Exercise inputs:

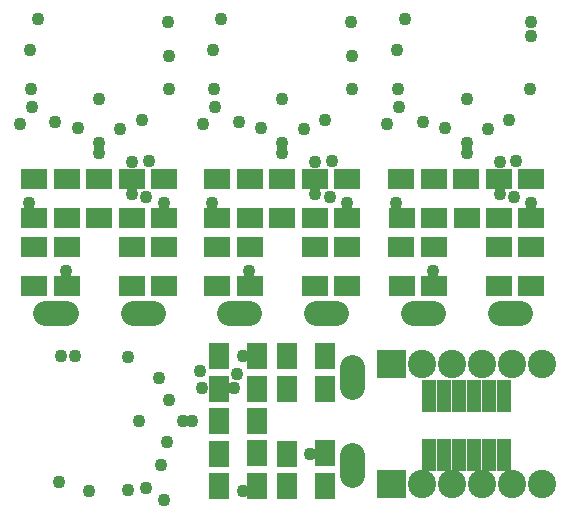
<source format=gbr>
%FSLAX34Y34*%
%MOMM*%
%LNSOLDERMASK_BOTTOM*%
G71*
G01*
%ADD10C, 2.400*%
%ADD11R, 1.200X2.800*%
%ADD12C, 1.100*%
%ADD13C, 2.100*%
%ADD14R, 2.200X1.700*%
%ADD15R, 1.700X2.200*%
%LPD*%
G36*
X343597Y-459325D02*
X367597Y-459325D01*
X367597Y-483325D01*
X343597Y-483325D01*
X343597Y-459325D01*
G37*
X380997Y-471325D02*
G54D10*
D03*
X406397Y-471325D02*
G54D10*
D03*
X431797Y-471325D02*
G54D10*
D03*
X457197Y-471325D02*
G54D10*
D03*
X457197Y-369725D02*
G54D10*
D03*
X431797Y-369725D02*
G54D10*
D03*
X406397Y-369725D02*
G54D10*
D03*
X380997Y-369725D02*
G54D10*
D03*
G36*
X343597Y-357725D02*
X367597Y-357725D01*
X367597Y-381725D01*
X343597Y-381725D01*
X343597Y-357725D01*
G37*
X482597Y-471325D02*
G54D10*
D03*
X482597Y-369725D02*
G54D10*
D03*
X387000Y-397000D02*
G54D11*
D03*
X399700Y-397000D02*
G54D11*
D03*
X412400Y-397000D02*
G54D11*
D03*
X425100Y-397000D02*
G54D11*
D03*
X437800Y-397000D02*
G54D11*
D03*
X450500Y-397000D02*
G54D11*
D03*
X450500Y-447000D02*
G54D11*
D03*
X437800Y-447000D02*
G54D11*
D03*
X425100Y-447000D02*
G54D11*
D03*
X412400Y-447000D02*
G54D11*
D03*
X399700Y-447000D02*
G54D11*
D03*
X387000Y-447000D02*
G54D11*
D03*
X108000Y-146000D02*
G54D12*
D03*
X166000Y-80000D02*
G54D12*
D03*
X167000Y-109000D02*
G54D12*
D03*
X167000Y-137000D02*
G54D12*
D03*
X126000Y-171000D02*
G54D12*
D03*
X90000Y-170000D02*
G54D12*
D03*
X50000Y-137000D02*
G54D12*
D03*
X49000Y-104000D02*
G54D12*
D03*
X56000Y-78000D02*
G54D12*
D03*
G54D13*
X136500Y-326500D02*
X153500Y-326500D01*
G54D13*
X62500Y-326500D02*
X79500Y-326500D01*
X52900Y-213600D02*
G54D14*
D03*
X53000Y-246100D02*
G54D14*
D03*
X80400Y-213600D02*
G54D14*
D03*
X80500Y-246100D02*
G54D14*
D03*
X107900Y-213600D02*
G54D14*
D03*
X108000Y-246100D02*
G54D14*
D03*
X135400Y-213600D02*
G54D14*
D03*
X135500Y-246100D02*
G54D14*
D03*
X162900Y-213600D02*
G54D14*
D03*
X163000Y-246100D02*
G54D14*
D03*
X52900Y-271100D02*
G54D14*
D03*
X53000Y-303600D02*
G54D14*
D03*
X80400Y-271100D02*
G54D14*
D03*
X80500Y-303600D02*
G54D14*
D03*
X135400Y-271100D02*
G54D14*
D03*
X135500Y-303600D02*
G54D14*
D03*
X162900Y-271100D02*
G54D14*
D03*
X163000Y-303600D02*
G54D14*
D03*
X150000Y-198000D02*
G54D12*
D03*
X163000Y-234000D02*
G54D12*
D03*
X136000Y-226000D02*
G54D12*
D03*
X136000Y-199000D02*
G54D12*
D03*
X144000Y-163000D02*
G54D12*
D03*
X148000Y-229000D02*
G54D12*
D03*
X48500Y-234000D02*
G54D12*
D03*
X71000Y-165000D02*
G54D12*
D03*
X41000Y-167000D02*
G54D12*
D03*
X80000Y-291000D02*
G54D12*
D03*
X51000Y-152000D02*
G54D12*
D03*
X108000Y-183000D02*
G54D12*
D03*
X108000Y-191000D02*
G54D12*
D03*
X263000Y-146000D02*
G54D12*
D03*
X321000Y-80000D02*
G54D12*
D03*
X322000Y-109000D02*
G54D12*
D03*
X322000Y-137000D02*
G54D12*
D03*
X281000Y-171000D02*
G54D12*
D03*
X245000Y-170000D02*
G54D12*
D03*
X205000Y-137000D02*
G54D12*
D03*
X204000Y-104000D02*
G54D12*
D03*
X211000Y-78000D02*
G54D12*
D03*
G54D13*
X291500Y-326500D02*
X308500Y-326500D01*
G54D13*
X217500Y-326500D02*
X234500Y-326500D01*
X207900Y-213600D02*
G54D14*
D03*
X208000Y-246100D02*
G54D14*
D03*
X235400Y-213600D02*
G54D14*
D03*
X235500Y-246100D02*
G54D14*
D03*
X262900Y-213600D02*
G54D14*
D03*
X263000Y-246100D02*
G54D14*
D03*
X290400Y-213600D02*
G54D14*
D03*
X290500Y-246100D02*
G54D14*
D03*
X317900Y-213600D02*
G54D14*
D03*
X318000Y-246100D02*
G54D14*
D03*
X207900Y-271100D02*
G54D14*
D03*
X208000Y-303600D02*
G54D14*
D03*
X235400Y-271100D02*
G54D14*
D03*
X235500Y-303600D02*
G54D14*
D03*
X290400Y-271100D02*
G54D14*
D03*
X290500Y-303600D02*
G54D14*
D03*
X317900Y-271100D02*
G54D14*
D03*
X318000Y-303600D02*
G54D14*
D03*
X305000Y-198000D02*
G54D12*
D03*
X318000Y-234000D02*
G54D12*
D03*
X291000Y-226000D02*
G54D12*
D03*
X291000Y-199000D02*
G54D12*
D03*
X299000Y-163000D02*
G54D12*
D03*
X303000Y-229000D02*
G54D12*
D03*
X203500Y-234000D02*
G54D12*
D03*
X226000Y-165000D02*
G54D12*
D03*
X196000Y-167000D02*
G54D12*
D03*
X235000Y-291000D02*
G54D12*
D03*
X206000Y-152000D02*
G54D12*
D03*
X263000Y-183000D02*
G54D12*
D03*
X263000Y-191000D02*
G54D12*
D03*
X141750Y-418250D02*
G54D12*
D03*
X75750Y-363250D02*
G54D12*
D03*
X87750Y-363250D02*
G54D12*
D03*
X132750Y-364250D02*
G54D12*
D03*
X166750Y-400250D02*
G54D12*
D03*
X165750Y-436250D02*
G54D12*
D03*
X132750Y-476250D02*
G54D12*
D03*
X99750Y-477250D02*
G54D12*
D03*
X73750Y-470250D02*
G54D12*
D03*
G54D13*
X322250Y-389750D02*
X322250Y-372750D01*
G54D13*
X322250Y-463750D02*
X322250Y-446750D01*
X209350Y-473350D02*
G54D15*
D03*
X241850Y-473250D02*
G54D15*
D03*
X209350Y-445850D02*
G54D15*
D03*
X241850Y-445750D02*
G54D15*
D03*
X209350Y-418350D02*
G54D15*
D03*
X241850Y-418250D02*
G54D15*
D03*
X209350Y-390850D02*
G54D15*
D03*
X241850Y-390750D02*
G54D15*
D03*
X209350Y-363350D02*
G54D15*
D03*
X241850Y-363250D02*
G54D15*
D03*
X266850Y-473350D02*
G54D15*
D03*
X299350Y-473250D02*
G54D15*
D03*
X266850Y-445850D02*
G54D15*
D03*
X299350Y-445750D02*
G54D15*
D03*
X266850Y-390850D02*
G54D15*
D03*
X299350Y-390750D02*
G54D15*
D03*
X266850Y-363350D02*
G54D15*
D03*
X299350Y-363250D02*
G54D15*
D03*
X193750Y-376250D02*
G54D12*
D03*
X229750Y-363250D02*
G54D12*
D03*
X221750Y-390250D02*
G54D12*
D03*
X194750Y-390250D02*
G54D12*
D03*
X158750Y-382250D02*
G54D12*
D03*
X224750Y-378250D02*
G54D12*
D03*
X229750Y-477750D02*
G54D12*
D03*
X160750Y-455250D02*
G54D12*
D03*
X162750Y-485250D02*
G54D12*
D03*
X286750Y-446250D02*
G54D12*
D03*
X147750Y-475250D02*
G54D12*
D03*
X178750Y-418250D02*
G54D12*
D03*
X186750Y-418250D02*
G54D12*
D03*
X419000Y-146000D02*
G54D12*
D03*
X474000Y-80000D02*
G54D12*
D03*
X474000Y-92000D02*
G54D12*
D03*
X473000Y-137000D02*
G54D12*
D03*
X437000Y-171000D02*
G54D12*
D03*
X401000Y-170000D02*
G54D12*
D03*
X361000Y-137000D02*
G54D12*
D03*
X360000Y-104000D02*
G54D12*
D03*
X367000Y-78000D02*
G54D12*
D03*
G54D13*
X447500Y-326500D02*
X464500Y-326500D01*
G54D13*
X373500Y-326500D02*
X390500Y-326500D01*
X363900Y-213600D02*
G54D14*
D03*
X364000Y-246100D02*
G54D14*
D03*
X391400Y-213600D02*
G54D14*
D03*
X391500Y-246100D02*
G54D14*
D03*
X418900Y-213600D02*
G54D14*
D03*
X419000Y-246100D02*
G54D14*
D03*
X446400Y-213600D02*
G54D14*
D03*
X446500Y-246100D02*
G54D14*
D03*
X473900Y-213600D02*
G54D14*
D03*
X474000Y-246100D02*
G54D14*
D03*
X363900Y-271100D02*
G54D14*
D03*
X364000Y-303600D02*
G54D14*
D03*
X391400Y-271100D02*
G54D14*
D03*
X391500Y-303600D02*
G54D14*
D03*
X446400Y-271100D02*
G54D14*
D03*
X446500Y-303600D02*
G54D14*
D03*
X473900Y-271100D02*
G54D14*
D03*
X474000Y-303600D02*
G54D14*
D03*
X461000Y-198000D02*
G54D12*
D03*
X474000Y-234000D02*
G54D12*
D03*
X447000Y-226000D02*
G54D12*
D03*
X447000Y-199000D02*
G54D12*
D03*
X455000Y-163000D02*
G54D12*
D03*
X459000Y-229000D02*
G54D12*
D03*
X359500Y-234000D02*
G54D12*
D03*
X382000Y-165000D02*
G54D12*
D03*
X352000Y-167000D02*
G54D12*
D03*
X391000Y-291000D02*
G54D12*
D03*
X362000Y-152000D02*
G54D12*
D03*
X419000Y-183000D02*
G54D12*
D03*
X419000Y-191000D02*
G54D12*
D03*
M02*

</source>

Required work: What you should repeat exactly is the run of lines from the top of the listing above through the line with "X343597Y-483325D01*", without pictures.

Answer area:
<source format=gbr>
%FSLAX34Y34*%
%MOMM*%
%LNSOLDERMASK_BOTTOM*%
G71*
G01*
%ADD10C, 2.400*%
%ADD11R, 1.200X2.800*%
%ADD12C, 1.100*%
%ADD13C, 2.100*%
%ADD14R, 2.200X1.700*%
%ADD15R, 1.700X2.200*%
%LPD*%
G36*
X343597Y-459325D02*
X367597Y-459325D01*
X367597Y-483325D01*
X343597Y-483325D01*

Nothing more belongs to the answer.